Run caps for comment-triggered gap-fill
ConfigurationRuns
Available in latest
Three new repository variables cap /ai-implement comment-triggered gap-fill runs, mirroring the per-project caps that already gate orchestrator-initiated runs in the admin UI:
  • AI_IMPLEMENT_MAX_TURNS — cap on Claude turns per implement pass (default 50)
  • AI_IMPLEMENT_MAX_ITERATIONS — cap on implement/review cycles (default 3 Anthropic, 2 Bedrock)
  • AI_IMPLEMENT_MAX_JOB_MINUTES — cap on GitHub Actions job timeout in minutes (default 90)
Configure under Settings → Secrets and variables → Actions → Variables on each target repo. See the Gap-fill run caps section for details.
Planning relocated
PipelineCustomization
Available in latest
Planning steps have moved out of the customizable autonomous pipeline. Planning now runs as a separate workflow (claude-plan.yml) with its own executor — synced to your target repo alongside claude-implement.yml.Step IDs no longer overridable as pipeline steps:
  • architecture-analysis
  • test-plan
  • work-unit-decomposition
  • cross-story-context
  • post-to-ticketing
  • explore-codebase
These IDs are also removed from the StepType enum, so custom pipeline YAMLs that referenced any of them as type: values will fail to load on this version.What’s still overridable: the implementation-loop steps — clone, install, setup, feedback-loop, preflight, push, verify, post-push-review. See Custom pipeline steps for the full list and their descriptions.If you previously overrode a planning step (for example, a custom architecture-analysis.ts), the override is dead code on this version. Customizing planning behavior means modifying the planning workflow itself in your target repo, not dropping a file in custom/steps/.
post-push-review now waits for external reviewers
PipelineReview
Available in latest
The post-push-review step (the gap-analysis Claude pass that runs after the PR is opened) now coordinates with external review providers — such as a Claude Code Review GitHub Action running on the same PR — instead of racing them.New behavior:
  • Before running its gap analysis, the step waits for any configured external review check to finish (default timeout: 5 minutes, then fails closed).
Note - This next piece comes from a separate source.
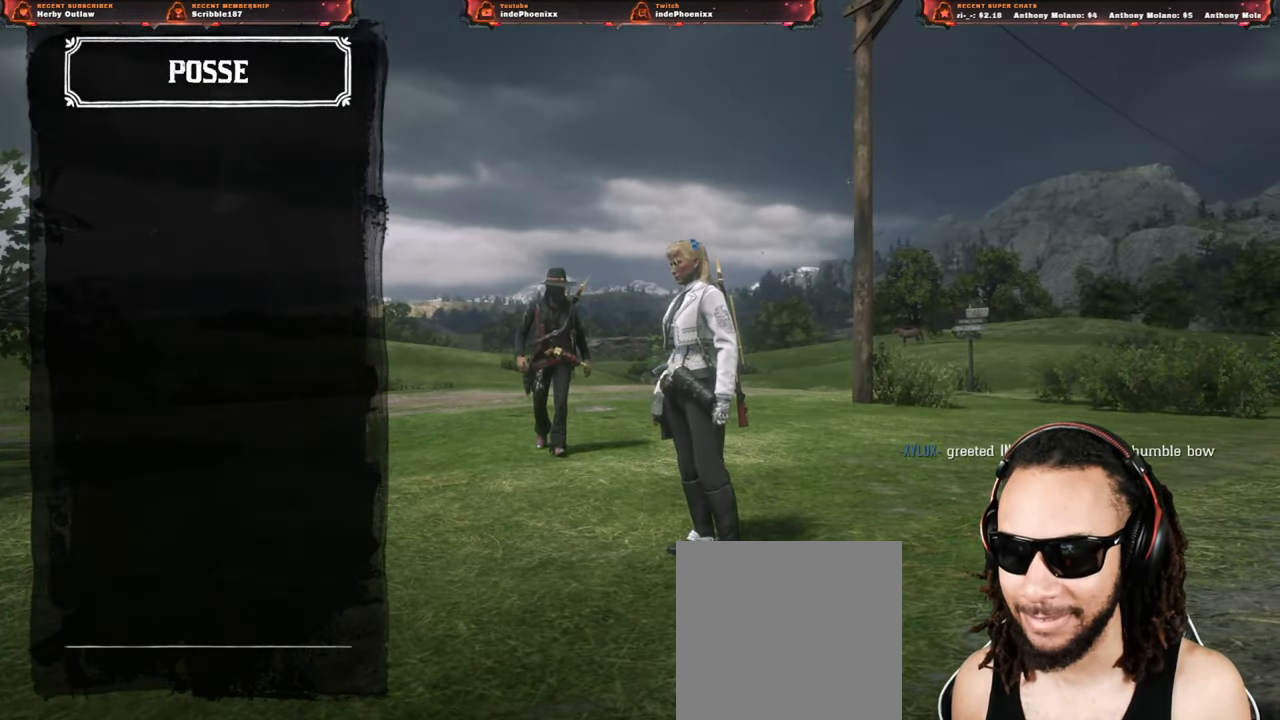
{"buttons": [], "left_stick": "right", "right_stick": "center", "events": [[67, "left_stick", "right"], [183, "CROSS", "down"], [217, "CROSS", "up"], [300, "CROSS", "down"], [367, "CROSS", "up"], [433, "CROSS", "down"], [467, "CROSS", "up"]]}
  • External reviewer findings are deduplicated against Claude’s own analysis and folded into the iteration prompt.
  • If blocking issues remain after a pass, the step force-pushes the revision and runs another review pass — up to maxIterations times (default 3).
New configurable inputs on the step (settable via your custom pipeline YAML or .ai-implement/config.yml):
  • reviewProviders — review-provider IDs to consult
  • reviewCheckNames — GitHub Actions check-run names that identify external review
  • reviewWaitPollMs — poll interval while waiting (default 5000)
  • reviewWaitTimeoutMs — total wait before failing closed (default 300000)
See post-push-review on the Custom pipeline steps page for the full input table.